• [Exercise inputs]
- Opening Delimiter -

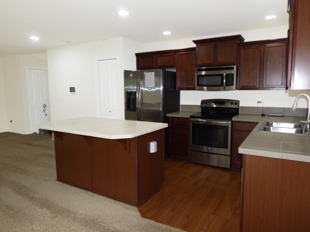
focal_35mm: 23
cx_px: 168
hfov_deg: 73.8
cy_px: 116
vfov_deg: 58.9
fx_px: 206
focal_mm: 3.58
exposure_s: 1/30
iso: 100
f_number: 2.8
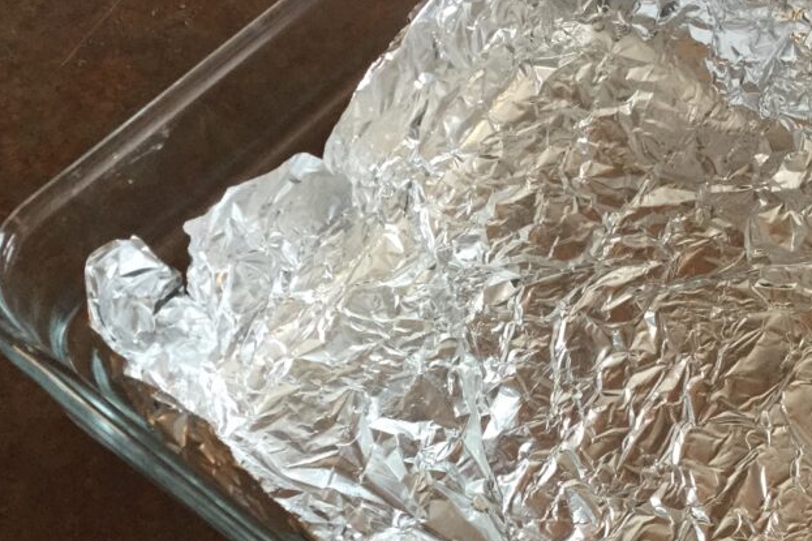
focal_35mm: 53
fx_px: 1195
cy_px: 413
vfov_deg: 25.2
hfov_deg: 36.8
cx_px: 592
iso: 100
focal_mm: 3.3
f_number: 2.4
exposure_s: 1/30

- Closing Delimiter -
- Opening Delimiter -

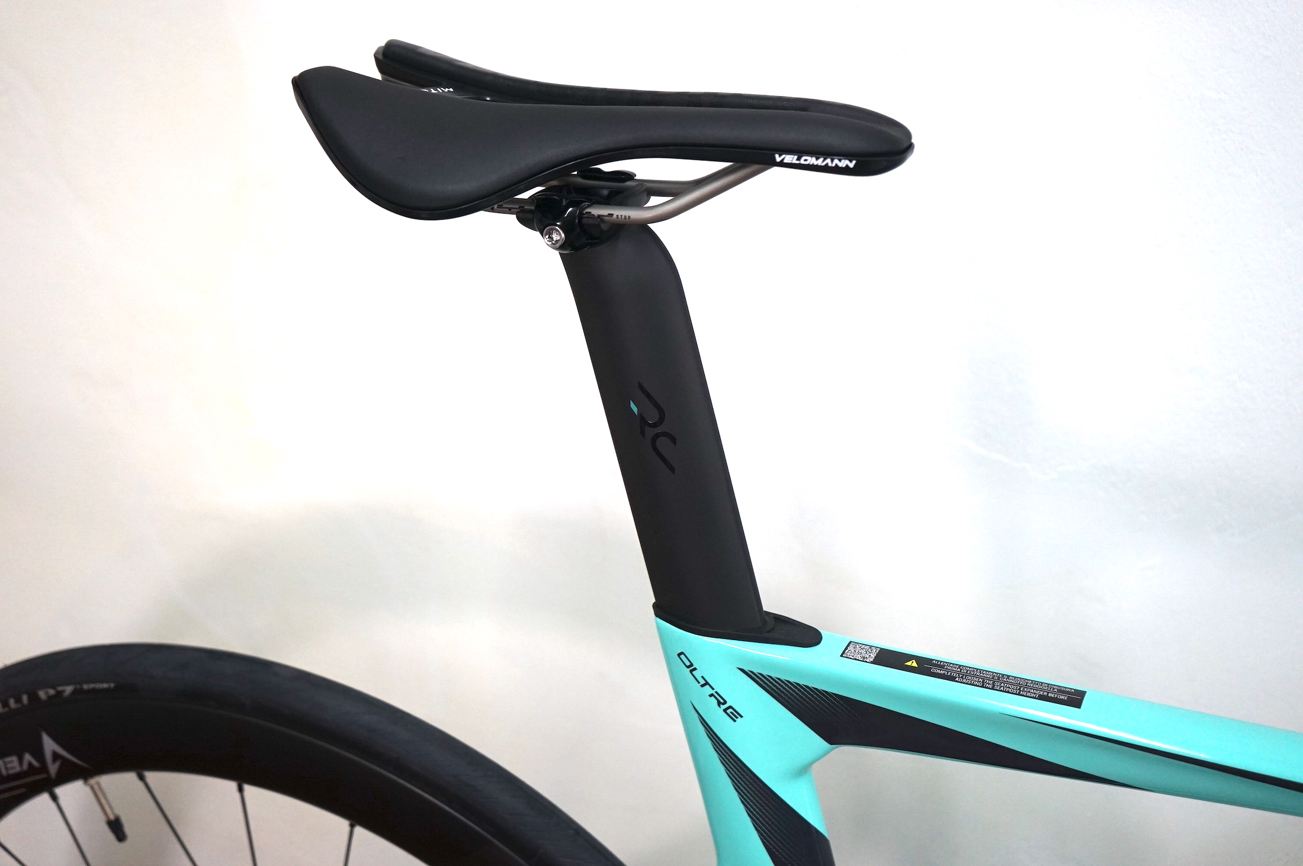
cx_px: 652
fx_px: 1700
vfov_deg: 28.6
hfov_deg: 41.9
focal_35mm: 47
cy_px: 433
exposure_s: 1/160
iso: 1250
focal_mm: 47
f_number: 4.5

- Closing Delimiter -

• [To do] The required output is the stretch of entries above from the line containing "vfov_deg: 28.6" through the line containing "f_number: 4.5", reproduced exactly.

• [Response]
vfov_deg: 28.6
hfov_deg: 41.9
focal_35mm: 47
cy_px: 433
exposure_s: 1/160
iso: 1250
focal_mm: 47
f_number: 4.5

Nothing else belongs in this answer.